• Task instructions:
(a) Answer these questions from the passage on the French pension protests:
(i) Who appoints the Prime Minister?
(ii) In what year are the next elections?
(iii) Besides government ministers, who is the writer not hearing much from?
(b) Retype the passage on the French pension protests from "I have been" to "their options open!".

• Selected passage:
^^^^^^^^

I think it will eventually all calm down, but it has become more than a protest over pension reform and is now generally an anti- Sarkozy movement. The way that things have happened here in the past is for the Prime Minister (who is appointed by the President) to resign. That, and withdrawing the proposed legislation, usually satisfies the militants. This time, however, Sarkozy has been fully engaged in all aspects of his policies and their execution from the start and he has not stood back like previous Presidents have done. So if he sacks Francois Fillon, the still popular Prime Minister, there would be no perceived change apart from releasing the latter to stand against Sarkozy as the next presidential candidate! As far as I can understand the French constitution there is no mechanism for dislodging a President so, since Sarkozy is a street fighter and will never resign, we can expect a running battle between now and the elections in 2012.

I have been struck by two things during this episode. Firstly there has been a lack of media management and an absence of government ministers putting their views forward, but then we aren’t hearing much from the Socialists either. Perhaps they are fully aware that they face the same problems if they form the next government and they are keeping their options open!

^^^^^^^^

• Data entries:
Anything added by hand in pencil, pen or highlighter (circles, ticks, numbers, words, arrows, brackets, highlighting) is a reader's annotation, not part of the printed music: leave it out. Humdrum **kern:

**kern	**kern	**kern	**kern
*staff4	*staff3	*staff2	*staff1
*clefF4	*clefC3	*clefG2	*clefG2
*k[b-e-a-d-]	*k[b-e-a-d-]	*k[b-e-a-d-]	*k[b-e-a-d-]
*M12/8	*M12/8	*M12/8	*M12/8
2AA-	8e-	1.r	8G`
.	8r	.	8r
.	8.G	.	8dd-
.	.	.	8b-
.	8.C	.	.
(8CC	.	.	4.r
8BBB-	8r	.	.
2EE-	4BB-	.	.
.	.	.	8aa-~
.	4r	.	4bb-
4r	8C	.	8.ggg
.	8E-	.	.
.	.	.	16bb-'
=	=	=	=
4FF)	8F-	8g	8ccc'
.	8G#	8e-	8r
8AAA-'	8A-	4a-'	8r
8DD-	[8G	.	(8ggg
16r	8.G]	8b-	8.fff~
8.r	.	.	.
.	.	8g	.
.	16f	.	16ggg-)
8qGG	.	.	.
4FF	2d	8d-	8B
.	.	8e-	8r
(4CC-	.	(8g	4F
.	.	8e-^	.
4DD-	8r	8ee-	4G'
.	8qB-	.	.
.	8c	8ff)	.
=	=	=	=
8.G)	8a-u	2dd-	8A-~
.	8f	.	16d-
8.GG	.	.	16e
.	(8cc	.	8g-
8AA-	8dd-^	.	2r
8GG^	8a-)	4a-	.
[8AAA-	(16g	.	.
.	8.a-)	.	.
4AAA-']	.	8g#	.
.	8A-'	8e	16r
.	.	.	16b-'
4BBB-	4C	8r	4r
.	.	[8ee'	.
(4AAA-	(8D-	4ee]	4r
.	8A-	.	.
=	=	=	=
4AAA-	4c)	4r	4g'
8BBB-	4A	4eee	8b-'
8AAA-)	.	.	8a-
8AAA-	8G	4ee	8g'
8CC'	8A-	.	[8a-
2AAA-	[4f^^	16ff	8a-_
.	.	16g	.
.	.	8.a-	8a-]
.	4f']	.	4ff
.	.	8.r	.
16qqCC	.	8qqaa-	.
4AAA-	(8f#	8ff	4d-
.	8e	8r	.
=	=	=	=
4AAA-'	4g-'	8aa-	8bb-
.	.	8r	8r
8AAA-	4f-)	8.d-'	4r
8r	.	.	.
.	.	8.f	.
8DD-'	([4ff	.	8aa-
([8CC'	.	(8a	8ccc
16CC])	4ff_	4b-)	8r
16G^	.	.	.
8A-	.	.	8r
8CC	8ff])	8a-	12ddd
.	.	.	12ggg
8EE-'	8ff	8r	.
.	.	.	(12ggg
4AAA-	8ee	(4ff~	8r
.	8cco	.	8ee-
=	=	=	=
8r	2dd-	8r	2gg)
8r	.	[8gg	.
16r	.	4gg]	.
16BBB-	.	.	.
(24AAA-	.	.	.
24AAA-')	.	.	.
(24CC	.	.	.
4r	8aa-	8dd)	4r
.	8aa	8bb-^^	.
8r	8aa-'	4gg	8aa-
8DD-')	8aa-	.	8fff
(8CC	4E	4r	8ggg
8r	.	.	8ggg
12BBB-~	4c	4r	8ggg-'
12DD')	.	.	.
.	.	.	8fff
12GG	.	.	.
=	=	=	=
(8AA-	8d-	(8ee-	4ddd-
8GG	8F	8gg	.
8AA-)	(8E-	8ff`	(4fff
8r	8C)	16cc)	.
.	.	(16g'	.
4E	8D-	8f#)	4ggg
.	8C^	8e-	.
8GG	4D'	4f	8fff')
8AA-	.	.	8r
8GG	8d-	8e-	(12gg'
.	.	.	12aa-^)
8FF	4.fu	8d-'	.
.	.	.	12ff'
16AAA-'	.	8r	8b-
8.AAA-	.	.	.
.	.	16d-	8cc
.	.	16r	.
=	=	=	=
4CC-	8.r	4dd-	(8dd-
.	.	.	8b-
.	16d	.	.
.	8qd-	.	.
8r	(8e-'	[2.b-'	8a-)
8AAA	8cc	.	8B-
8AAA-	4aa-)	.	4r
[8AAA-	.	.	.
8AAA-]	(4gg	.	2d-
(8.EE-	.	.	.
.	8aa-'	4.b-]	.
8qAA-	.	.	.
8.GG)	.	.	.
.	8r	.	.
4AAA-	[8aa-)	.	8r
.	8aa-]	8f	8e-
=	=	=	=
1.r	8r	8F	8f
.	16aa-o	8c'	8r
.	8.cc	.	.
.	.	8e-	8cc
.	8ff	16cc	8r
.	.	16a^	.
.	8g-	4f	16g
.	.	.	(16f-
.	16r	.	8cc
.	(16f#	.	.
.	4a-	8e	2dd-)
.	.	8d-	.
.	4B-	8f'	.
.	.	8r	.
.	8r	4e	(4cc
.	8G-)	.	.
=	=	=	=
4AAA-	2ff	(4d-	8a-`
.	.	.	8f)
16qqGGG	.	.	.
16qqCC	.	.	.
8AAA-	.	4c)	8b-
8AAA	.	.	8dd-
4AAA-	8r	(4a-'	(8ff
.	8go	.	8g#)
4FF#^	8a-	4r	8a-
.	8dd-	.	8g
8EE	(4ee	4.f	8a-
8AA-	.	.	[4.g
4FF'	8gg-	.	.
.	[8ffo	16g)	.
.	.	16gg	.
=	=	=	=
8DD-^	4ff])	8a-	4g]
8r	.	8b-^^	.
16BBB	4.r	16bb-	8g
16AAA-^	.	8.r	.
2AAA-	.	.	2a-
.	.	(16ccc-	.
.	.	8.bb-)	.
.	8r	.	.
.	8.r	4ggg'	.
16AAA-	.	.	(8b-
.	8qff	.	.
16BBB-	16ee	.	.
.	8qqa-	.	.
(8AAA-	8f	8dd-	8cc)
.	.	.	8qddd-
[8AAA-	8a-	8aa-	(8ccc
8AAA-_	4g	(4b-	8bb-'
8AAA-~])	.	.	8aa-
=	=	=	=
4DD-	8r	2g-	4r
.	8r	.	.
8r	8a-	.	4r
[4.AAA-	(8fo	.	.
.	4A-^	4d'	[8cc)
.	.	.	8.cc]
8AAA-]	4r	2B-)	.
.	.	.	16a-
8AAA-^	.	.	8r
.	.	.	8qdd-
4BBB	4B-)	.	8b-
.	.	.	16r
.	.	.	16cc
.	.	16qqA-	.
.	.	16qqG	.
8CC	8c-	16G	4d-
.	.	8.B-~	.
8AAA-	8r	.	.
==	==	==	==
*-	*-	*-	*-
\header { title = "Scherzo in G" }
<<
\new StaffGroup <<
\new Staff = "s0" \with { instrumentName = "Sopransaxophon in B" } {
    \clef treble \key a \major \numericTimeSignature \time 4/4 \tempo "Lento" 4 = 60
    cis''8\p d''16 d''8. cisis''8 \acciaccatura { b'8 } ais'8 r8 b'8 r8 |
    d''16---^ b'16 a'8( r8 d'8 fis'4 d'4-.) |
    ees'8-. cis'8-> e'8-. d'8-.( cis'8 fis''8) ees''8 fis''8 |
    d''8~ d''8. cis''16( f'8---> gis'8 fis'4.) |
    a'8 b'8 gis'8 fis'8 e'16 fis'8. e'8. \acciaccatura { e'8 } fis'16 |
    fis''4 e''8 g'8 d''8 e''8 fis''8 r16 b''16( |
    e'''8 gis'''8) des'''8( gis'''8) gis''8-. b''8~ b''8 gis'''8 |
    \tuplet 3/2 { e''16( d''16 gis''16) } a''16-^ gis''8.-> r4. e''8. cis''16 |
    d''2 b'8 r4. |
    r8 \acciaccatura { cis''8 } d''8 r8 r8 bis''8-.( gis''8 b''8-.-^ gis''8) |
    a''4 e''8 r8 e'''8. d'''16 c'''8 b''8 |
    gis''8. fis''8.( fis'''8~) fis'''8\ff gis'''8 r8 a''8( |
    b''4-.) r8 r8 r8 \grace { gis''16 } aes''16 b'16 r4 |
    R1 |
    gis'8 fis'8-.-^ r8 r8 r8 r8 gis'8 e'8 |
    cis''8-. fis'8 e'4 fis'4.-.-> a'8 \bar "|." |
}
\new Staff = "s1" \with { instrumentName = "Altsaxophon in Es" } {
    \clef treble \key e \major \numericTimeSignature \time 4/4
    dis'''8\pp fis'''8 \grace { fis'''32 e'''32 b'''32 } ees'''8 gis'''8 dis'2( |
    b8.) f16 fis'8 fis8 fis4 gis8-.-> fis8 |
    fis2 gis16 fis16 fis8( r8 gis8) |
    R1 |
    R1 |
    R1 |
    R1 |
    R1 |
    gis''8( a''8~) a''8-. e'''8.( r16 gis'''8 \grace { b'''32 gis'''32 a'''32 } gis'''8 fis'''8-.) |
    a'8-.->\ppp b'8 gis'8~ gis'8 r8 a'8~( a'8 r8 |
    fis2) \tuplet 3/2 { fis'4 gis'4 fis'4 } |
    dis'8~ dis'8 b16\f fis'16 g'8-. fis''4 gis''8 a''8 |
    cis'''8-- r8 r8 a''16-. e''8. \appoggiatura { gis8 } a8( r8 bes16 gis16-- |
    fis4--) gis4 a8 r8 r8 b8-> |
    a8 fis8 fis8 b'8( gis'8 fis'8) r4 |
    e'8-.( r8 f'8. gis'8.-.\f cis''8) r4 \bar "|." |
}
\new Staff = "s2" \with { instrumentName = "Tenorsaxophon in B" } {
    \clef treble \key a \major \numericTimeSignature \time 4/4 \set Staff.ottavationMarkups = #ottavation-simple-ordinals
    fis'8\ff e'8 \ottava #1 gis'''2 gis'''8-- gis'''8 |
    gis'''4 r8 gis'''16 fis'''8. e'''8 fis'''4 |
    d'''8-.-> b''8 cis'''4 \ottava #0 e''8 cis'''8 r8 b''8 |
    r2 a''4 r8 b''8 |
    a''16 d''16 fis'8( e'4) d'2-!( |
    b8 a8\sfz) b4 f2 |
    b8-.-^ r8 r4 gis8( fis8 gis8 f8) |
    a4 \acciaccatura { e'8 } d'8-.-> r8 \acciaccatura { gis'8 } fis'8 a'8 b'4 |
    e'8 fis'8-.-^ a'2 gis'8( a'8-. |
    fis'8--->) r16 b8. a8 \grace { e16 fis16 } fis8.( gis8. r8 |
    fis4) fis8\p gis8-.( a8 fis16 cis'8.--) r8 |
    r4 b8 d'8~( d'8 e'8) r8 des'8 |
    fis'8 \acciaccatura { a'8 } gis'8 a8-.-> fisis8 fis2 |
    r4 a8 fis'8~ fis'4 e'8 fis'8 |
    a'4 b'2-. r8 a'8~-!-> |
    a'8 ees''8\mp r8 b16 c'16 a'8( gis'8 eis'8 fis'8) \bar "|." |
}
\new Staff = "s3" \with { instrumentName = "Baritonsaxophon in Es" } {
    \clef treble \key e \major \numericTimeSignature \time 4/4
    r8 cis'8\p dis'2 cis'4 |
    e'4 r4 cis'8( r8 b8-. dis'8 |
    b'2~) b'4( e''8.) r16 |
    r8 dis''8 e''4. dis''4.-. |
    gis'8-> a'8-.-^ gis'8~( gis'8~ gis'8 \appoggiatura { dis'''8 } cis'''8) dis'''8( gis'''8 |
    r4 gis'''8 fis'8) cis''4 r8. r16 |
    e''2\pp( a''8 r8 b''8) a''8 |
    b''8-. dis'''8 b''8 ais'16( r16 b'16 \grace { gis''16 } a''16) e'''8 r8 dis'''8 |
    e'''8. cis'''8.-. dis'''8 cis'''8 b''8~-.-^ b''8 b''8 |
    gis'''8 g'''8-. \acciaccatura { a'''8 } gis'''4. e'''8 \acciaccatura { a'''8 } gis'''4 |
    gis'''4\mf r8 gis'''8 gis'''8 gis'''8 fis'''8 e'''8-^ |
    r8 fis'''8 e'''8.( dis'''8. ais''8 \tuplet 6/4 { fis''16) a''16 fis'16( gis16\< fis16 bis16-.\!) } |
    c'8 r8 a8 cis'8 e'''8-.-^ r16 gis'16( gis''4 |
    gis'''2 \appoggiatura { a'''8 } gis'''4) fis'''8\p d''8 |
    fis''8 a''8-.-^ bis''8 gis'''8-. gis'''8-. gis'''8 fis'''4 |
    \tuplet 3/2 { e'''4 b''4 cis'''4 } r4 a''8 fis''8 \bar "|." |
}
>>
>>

^^^^^^^^

• Responses in order:
(a)
(i) The President.
(ii) 2012.
(iii) The Socialists.

(b)
I have been struck by two things during this episode. Firstly there has been a lack of media management and an absence of government ministers putting their views forward, but then we aren’t hearing much from the Socialists either. Perhaps they are fully aware that they face the same problems if they form the next government and they are keeping their options open!